Publication date: 24 de September, 2024

The science behind Amazon Alexa TaskBot TWIZ: 4 publications at top NLP conferences

The AlexaTaskBot TWIZ team is having lots of fun publishing the research results of our journey: 4 papers at ACL2024,EMNLP2024 and EACL2024 conferences so far.

The first article describes our research towards PlanLLM@EACL2024, a model that can ground its behavior on a step-by-step plan of instructions. It was the first of such models that paved the way to the MultimodalPlanLLM@EMNLP2024 where the plan is multimodal, and the user also provides multimodal queries. The key takeaway from this research is that we can ground and guardrail the behavior of LLMs on a sequence of constraints, while supporting multimodal inputs and outputs.

Image and video generation was also an active research focus.  Leading the way towards diffusion methods for input sequences, we proposed a method to illustrate sequences of step-by-step instructions. In our work at ACL20204, we demonstrated that visual and semantic coherence can be achieved with a new LLM for contextual captions and by leveraging the denoising latent space information.
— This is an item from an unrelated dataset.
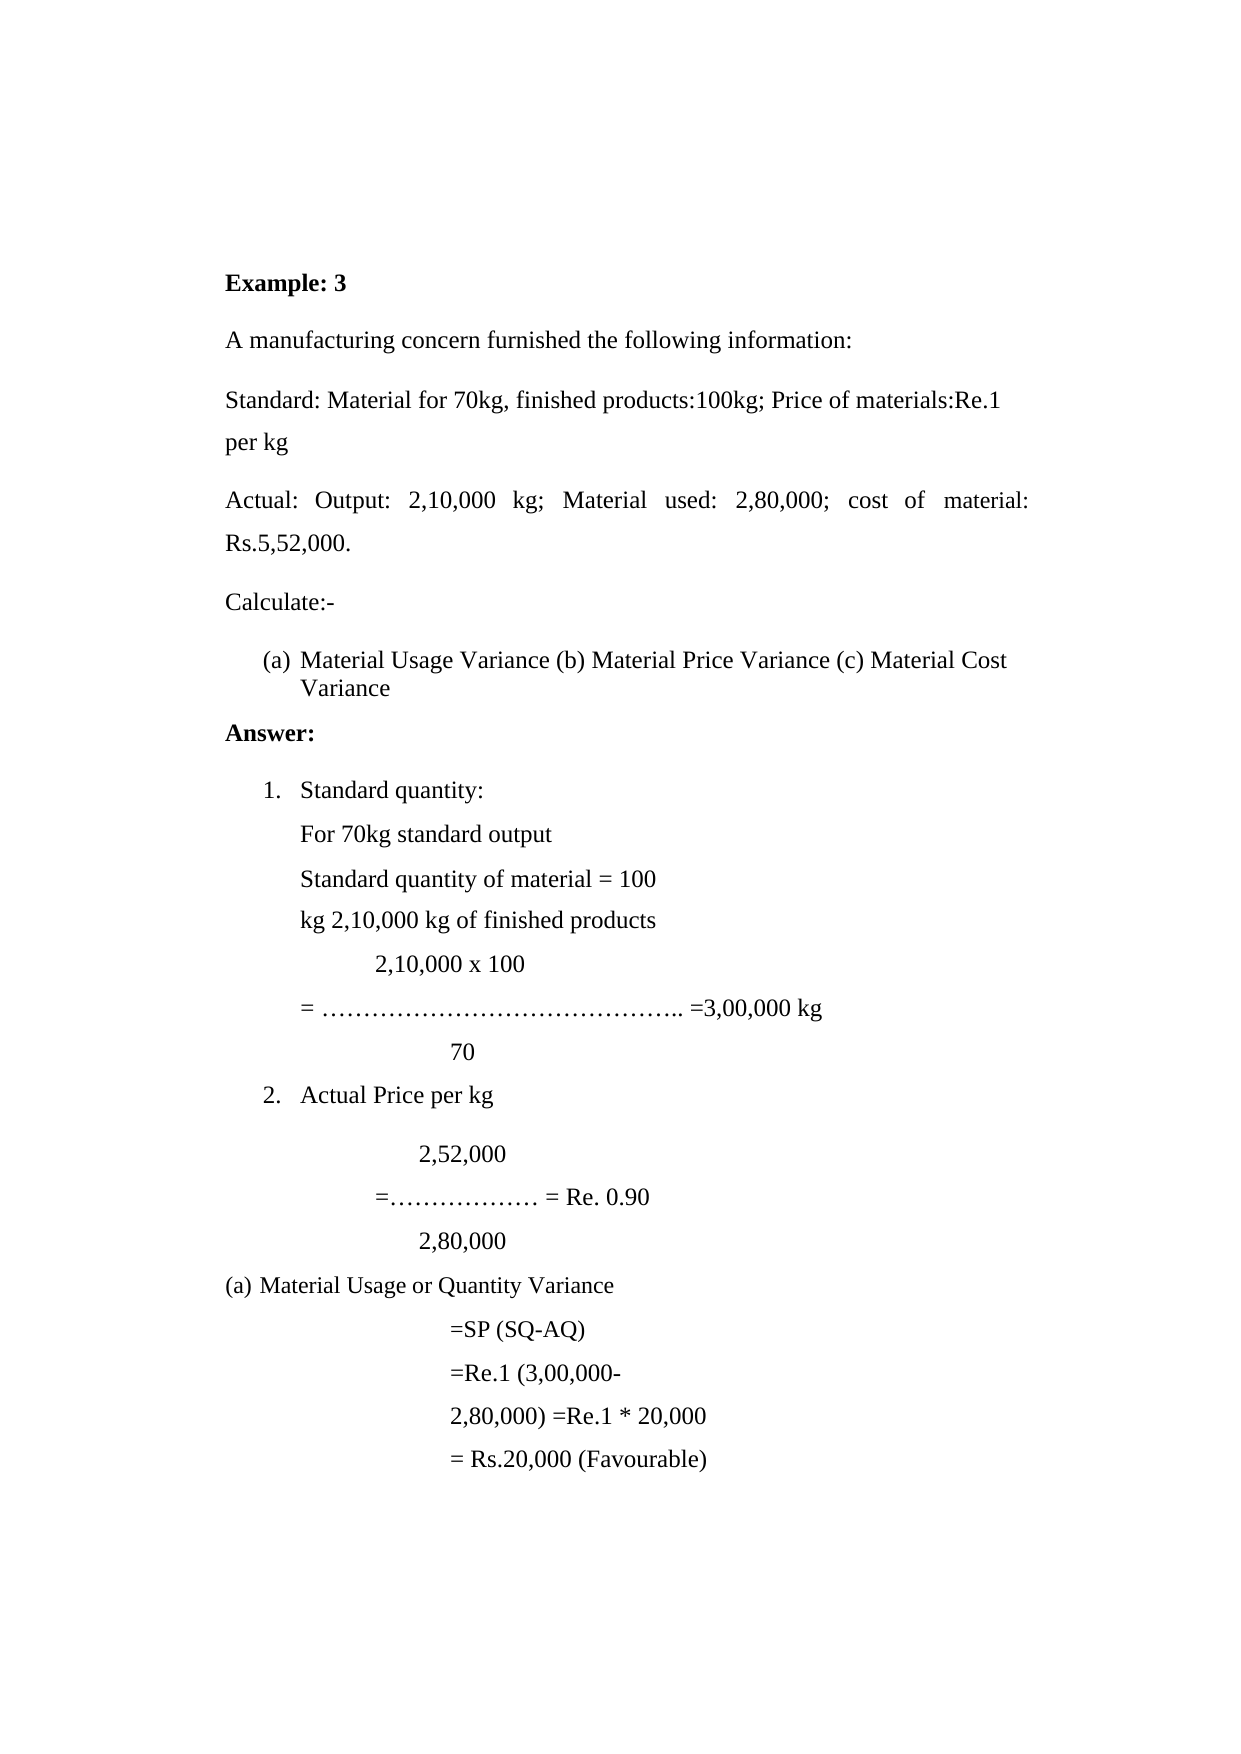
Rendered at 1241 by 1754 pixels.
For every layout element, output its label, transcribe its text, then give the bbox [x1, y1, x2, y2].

Simulating real-world users was a critical challenge to ensure the robustness of the entire system as a whole. Leveraged by a capture-and-replay tool to simulate users, we researched how LLMs can emulate users and their varying traits. In mTAD@EMNLP20204, we proposed a mixture of LoRAs capturing specific language traits to dynamically inject such traits to the core language model distribution. This allows simulating a wide range of different users, thus creating an LLM that can talk to another LLM!

These are exciting times that we are living in!